Feature Type
-
[x] Adding new functionality to pandas
-
[ ] Changing existing functionality in pandas
-
[ ] Removing existing functionality in pandas
Problem Description
I often create Categorical
data structures. In certain circumstances the number of unique categories can be quite large -- the overall length of the Categorical
can be very long indeed (hundreds of millions of records). I always create these arrays using the Categorical.from_codes
path for performance (my codes are stored in a numpy
array). Even still... I would like to bypass an expensive is_unique
call that is made during the creation of the categories.
My simple (and somewhat contrived) example:
arr = np.array(list(range(10_000_000)) * 10, dtype=np.int32, order="C")
cats = [f"a{i}" for i in range(10_000_000)]
pd.Categorical.from_codes(codes=arr, categories=cats, validate=False)
shows with cProfile
:
Ordered by: internal time
ncalls tottime percall cumtime percall filename:lineno(function)

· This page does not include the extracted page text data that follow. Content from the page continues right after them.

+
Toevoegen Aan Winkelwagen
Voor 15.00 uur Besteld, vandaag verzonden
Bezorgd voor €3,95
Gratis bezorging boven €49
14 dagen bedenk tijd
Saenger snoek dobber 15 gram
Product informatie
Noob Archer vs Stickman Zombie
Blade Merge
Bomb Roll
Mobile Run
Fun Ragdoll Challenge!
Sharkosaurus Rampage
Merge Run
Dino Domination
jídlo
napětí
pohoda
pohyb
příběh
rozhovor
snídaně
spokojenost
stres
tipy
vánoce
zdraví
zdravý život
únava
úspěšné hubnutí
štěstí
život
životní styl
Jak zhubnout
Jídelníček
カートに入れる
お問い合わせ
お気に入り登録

1 1.877 1.877 1.877 1.877 base.py:2313(is_unique)
93 1.539 0.017 1.539 0.017 {built-in method numpy.array}
1 0.709 0.709 4.574 4.574 extract_test.py:1(<module>)
1 0.120 0.120 0.120 0.120 missing.py:305(_isna_string_dtype)
4 0.092 0.023 0.098 0.024 cast.py:1579(construct_1d_object_array_from_listlike)
4 0.032 0.008 0.131 0.033 construction.py:517(sanitize_array)
Checking that the categories are unique take a large chunk of time. I've tried to bypass the public API in order to avoid this is_unique
call, but keep on running into trouble. And... generally... I would like to stick to public features only. I know with certainty that my categories are unique.
Feature Description
There could be a couple solutions here:
1) Perhaps someone knows how to create a Categorical
array very fast assuming that I have pristine data (no Nans, or bad codes, plus guaranteed unique categories)? I'd welcome a solution with current methods!
2) If no solution is currently available, perhaps a new is_unique
argument could be introduced to the Categorical.from_codes
classmethod
(with a safe default of False
)? The user could turn this on at their own peril. This doesn't seem to be without precedence:
validate : bool, default True
If True, validate that the codes are valid for the dtype.
If False, don't validate that the codes are valid. Be careful about skipping validation, as invalid codes can lead to severe problems, such as segfaults.
I'm willing risk segfaults for speed.
Many hats off to the pandas team/community. I appreciate your hard work!
Alternative Solutions
not aware of any other package that would satisfy the goal here
Additional Context
No response
Comment From: boxblox
the _simple_new
classmethod
seems to be the culprit in categorical.py
. Specifically, this is_unique
call comes in with the update_dtype
call.
@classmethod
# error: Argument 2 of "_simple_new" is incompatible with supertype
# "NDArrayBacked"; supertype defines the argument type as
# "Union[dtype[Any], ExtensionDtype]"
def _simple_new( # type: ignore[override]
cls, codes: np.ndarray, dtype: CategoricalDtype
) -> Self:
# NB: This is not _quite_ as simple as the "usual" _simple_new
codes = coerce_indexer_dtype(codes, dtype.categories)
dtype = CategoricalDtype(ordered=False).update_dtype(dtype)
return super()._simple_new(codes, dtype)